Data Block Start

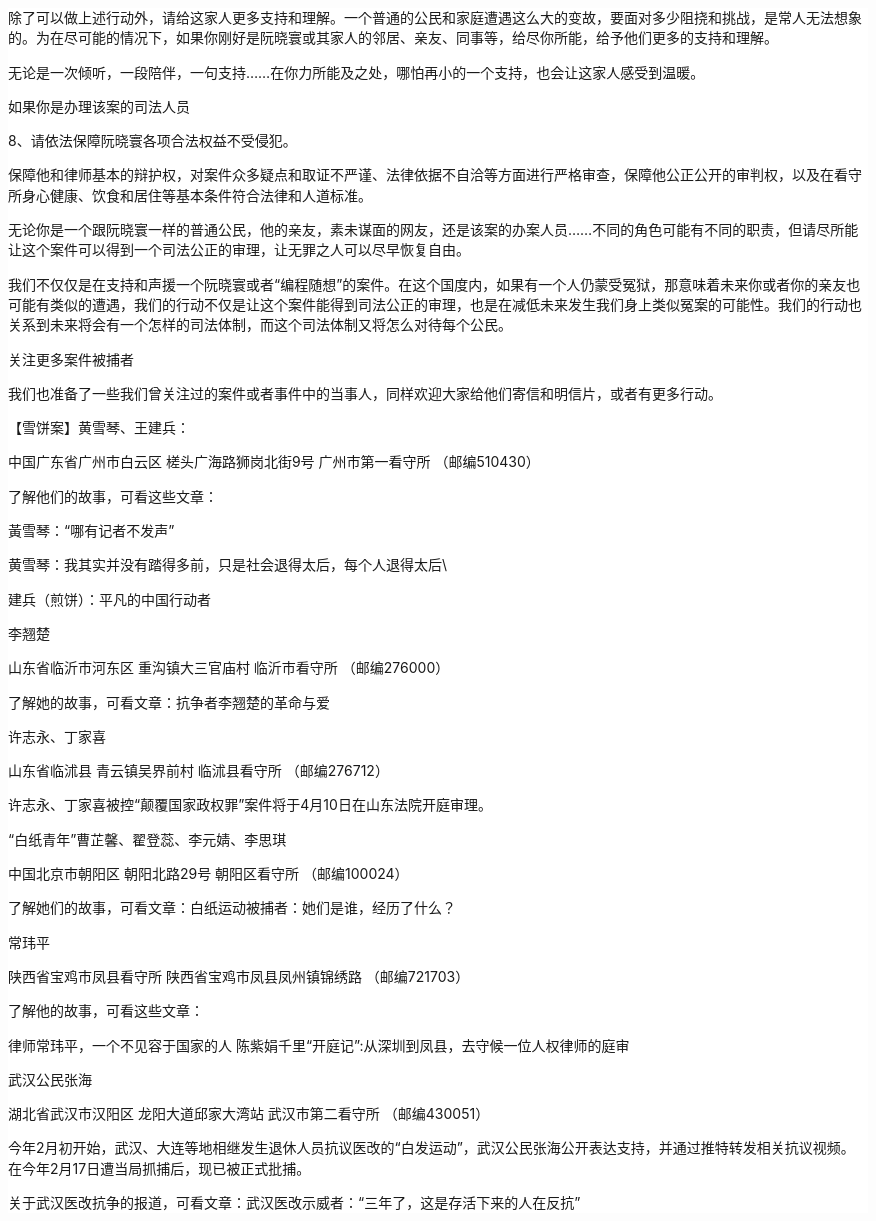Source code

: 除了可以做上述行动外，请给这家人更多支持和理解。一个普通的公民和家庭遭遇这么大的变故，要面对多少阻挠和挑战，是常人无法想象的。为在尽可能的情况下，如果你刚好是阮晓寰或其家人的邻居、亲友、同事等，给尽你所能，给予他们更多的支持和理解。

无论是一次倾听，一段陪伴，一句支持……在你力所能及之处，哪怕再小的一个支持，也会让这家人感受到温暖。

如果你是办理该案的司法人员

8、请依法保障阮晓寰各项合法权益不受侵犯。

保障他和律师基本的辩护权，对案件众多疑点和取证不严谨、法律依据不自洽等方面进行严格审查，保障他公正公开的审判权，以及在看守所身心健康、饮食和居住等基本条件符合法律和人道标准。

无论你是一个跟阮晓寰一样的普通公民，他的亲友，素未谋面的网友，还是该案的办案人员……不同的角色可能有不同的职责，但请尽所能让这个案件可以得到一个司法公正的审理，让无罪之人可以尽早恢复自由。

我们不仅仅是在支持和声援一个阮晓寰或者“编程随想”的案件。在这个国度内，如果有一个人仍蒙受冤狱，那意味着未来你或者你的亲友也可能有类似的遭遇，我们的行动不仅是让这个案件能得到司法公正的审理，也是在减低未来发生我们身上类似冤案的可能性。我们的行动也关系到未来将会有一个怎样的司法体制，而这个司法体制又将怎么对待每个公民。

关注更多案件被捕者

我们也准备了一些我们曾关注过的案件或者事件中的当事人，同样欢迎大家给他们寄信和明信片，或者有更多行动。

【雪饼案】黄雪琴、王建兵：

中国广东省广州市白云区 槎头广海路狮岗北街9号 广州市第一看守所 （邮编510430）

了解他们的故事，可看这些文章：

黃雪琴：“哪有记者不发声”

黄雪琴：我其实并没有踏得多前，只是社会退得太后，每个人退得太后\\

建兵（煎饼）：平凡的中国行动者

李翘楚

山东省临沂市河东区 重沟镇大三官庙村 临沂市看守所 （邮编276000）

了解她的故事，可看文章：抗争者李翘楚的革命与爱

许志永、丁家喜

山东省临沭县 青云镇吴界前村 临沭县看守所 （邮编276712）

许志永、丁家喜被控“颠覆国家政权罪”案件将于4月10日在山东法院开庭审理。

“白纸青年”曹芷馨、翟登蕊、李元婧、李思琪

中国北京市朝阳区 朝阳北路29号 朝阳区看守所 （邮编100024）

了解她们的故事，可看文章：白纸运动被捕者：她们是谁，经历了什么？

常玮平

陕西省宝鸡市凤县看守所 陕西省宝鸡市凤县凤州镇锦绣路 （邮编721703）

了解他的故事，可看这些文章：

律师常玮平，一个不见容于国家的人 陈紫娟千里“开庭记”:从深圳到凤县，去守候一位人权律师的庭审

武汉公民张海

湖北省武汉市汉阳区 龙阳大道邱家大湾站 武汉市第二看守所 （邮编430051）

今年2月初开始，武汉、大连等地相继发生退休人员抗议医改的“白发运动”，武汉公民张海公开表达支持，并通过推特转发相关抗议视频。在今年2月17日遭当局抓捕后，现已被正式批捕。

关于武汉医改抗争的报道，可看文章：武汉医改示威者：“三年了，这是存活下来的人在反抗”
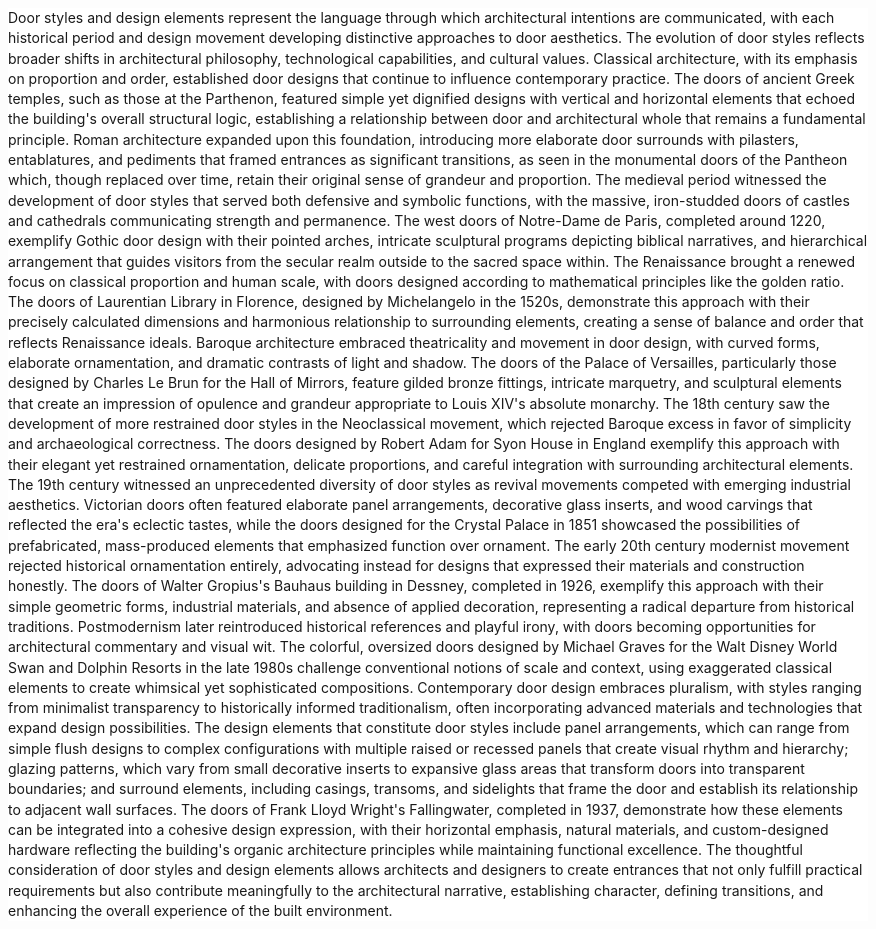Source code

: Door styles and design elements represent the language through which architectural intentions are communicated, with each historical period and design movement developing distinctive approaches to door aesthetics. The evolution of door styles reflects broader shifts in architectural philosophy, technological capabilities, and cultural values. Classical architecture, with its emphasis on proportion and order, established door designs that continue to influence contemporary practice. The doors of ancient Greek temples, such as those at the Parthenon, featured simple yet dignified designs with vertical and horizontal elements that echoed the building's overall structural logic, establishing a relationship between door and architectural whole that remains a fundamental principle. Roman architecture expanded upon this foundation, introducing more elaborate door surrounds with pilasters, entablatures, and pediments that framed entrances as significant transitions, as seen in the monumental doors of the Pantheon which, though replaced over time, retain their original sense of grandeur and proportion. The medieval period witnessed the development of door styles that served both defensive and symbolic functions, with the massive, iron-studded doors of castles and cathedrals communicating strength and permanence. The west doors of Notre-Dame de Paris, completed around 1220, exemplify Gothic door design with their pointed arches, intricate sculptural programs depicting biblical narratives, and hierarchical arrangement that guides visitors from the secular realm outside to the sacred space within. The Renaissance brought a renewed focus on classical proportion and human scale, with doors designed according to mathematical principles like the golden ratio. The doors of Laurentian Library in Florence, designed by Michelangelo in the 1520s, demonstrate this approach with their precisely calculated dimensions and harmonious relationship to surrounding elements, creating a sense of balance and order that reflects Renaissance ideals. Baroque architecture embraced theatricality and movement in door design, with curved forms, elaborate ornamentation, and dramatic contrasts of light and shadow. The doors of the Palace of Versailles, particularly those designed by Charles Le Brun for the Hall of Mirrors, feature gilded bronze fittings, intricate marquetry, and sculptural elements that create an impression of opulence and grandeur appropriate to Louis XIV's absolute monarchy. The 18th century saw the development of more restrained door styles in the Neoclassical movement, which rejected Baroque excess in favor of simplicity and archaeological correctness. The doors designed by Robert Adam for Syon House in England exemplify this approach with their elegant yet restrained ornamentation, delicate proportions, and careful integration with surrounding architectural elements. The 19th century witnessed an unprecedented diversity of door styles as revival movements competed with emerging industrial aesthetics. Victorian doors often featured elaborate panel arrangements, decorative glass inserts, and wood carvings that reflected the era's eclectic tastes, while the doors designed for the Crystal Palace in 1851 showcased the possibilities of prefabricated, mass-produced elements that emphasized function over ornament. The early 20th century modernist movement rejected historical ornamentation entirely, advocating instead for designs that expressed their materials and construction honestly. The doors of Walter Gropius's Bauhaus building in Dessney, completed in 1926, exemplify this approach with their simple geometric forms, industrial materials, and absence of applied decoration, representing a radical departure from historical traditions. Postmodernism later reintroduced historical references and playful irony, with doors becoming opportunities for architectural commentary and visual wit. The colorful, oversized doors designed by Michael Graves for the Walt Disney World Swan and Dolphin Resorts in the late 1980s challenge conventional notions of scale and context, using exaggerated classical elements to create whimsical yet sophisticated compositions. Contemporary door design embraces pluralism, with styles ranging from minimalist transparency to historically informed traditionalism, often incorporating advanced materials and technologies that expand design possibilities. The design elements that constitute door styles include panel arrangements, which can range from simple flush designs to complex configurations with multiple raised or recessed panels that create visual rhythm and hierarchy; glazing patterns, which vary from small decorative inserts to expansive glass areas that transform doors into transparent boundaries; and surround elements, including casings, transoms, and sidelights that frame the door and establish its relationship to adjacent wall surfaces. The doors of Frank Lloyd Wright's Fallingwater, completed in 1937, demonstrate how these elements can be integrated into a cohesive design expression, with their horizontal emphasis, natural materials, and custom-designed hardware reflecting the building's organic architecture principles while maintaining functional excellence. The thoughtful consideration of door styles and design elements allows architects and designers to create entrances that not only fulfill practical requirements but also contribute meaningfully to the architectural narrative, establishing character, defining transitions, and enhancing the overall experience of the built environment.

Data Block End

> Problem to solve
Rewrite the rows starting at the line containing "无论是一次倾听，一段陪伴，一" and ending at the line containing "我们也准备了一些我们曾关注过", replacing "亲友" with "亲朋好友" and keeping everything else the same.

> Task answer
无论是一次倾听，一段陪伴，一句支持……在你力所能及之处，哪怕再小的一个支持，也会让这家人感受到温暖。

如果你是办理该案的司法人员

8、请依法保障阮晓寰各项合法权益不受侵犯。

保障他和律师基本的辩护权，对案件众多疑点和取证不严谨、法律依据不自洽等方面进行严格审查，保障他公正公开的审判权，以及在看守所身心健康、饮食和居住等基本条件符合法律和人道标准。

无论你是一个跟阮晓寰一样的普通公民，他的亲朋好友，素未谋面的网友，还是该案的办案人员……不同的角色可能有不同的职责，但请尽所能让这个案件可以得到一个司法公正的审理，让无罪之人可以尽早恢复自由。

我们不仅仅是在支持和声援一个阮晓寰或者“编程随想”的案件。在这个国度内，如果有一个人仍蒙受冤狱，那意味着未来你或者你的亲朋好友也可能有类似的遭遇，我们的行动不仅是让这个案件能得到司法公正的审理，也是在减低未来发生我们身上类似冤案的可能性。我们的行动也关系到未来将会有一个怎样的司法体制，而这个司法体制又将怎么对待每个公民。

关注更多案件被捕者

我们也准备了一些我们曾关注过的案件或者事件中的当事人，同样欢迎大家给他们寄信和明信片，或者有更多行动。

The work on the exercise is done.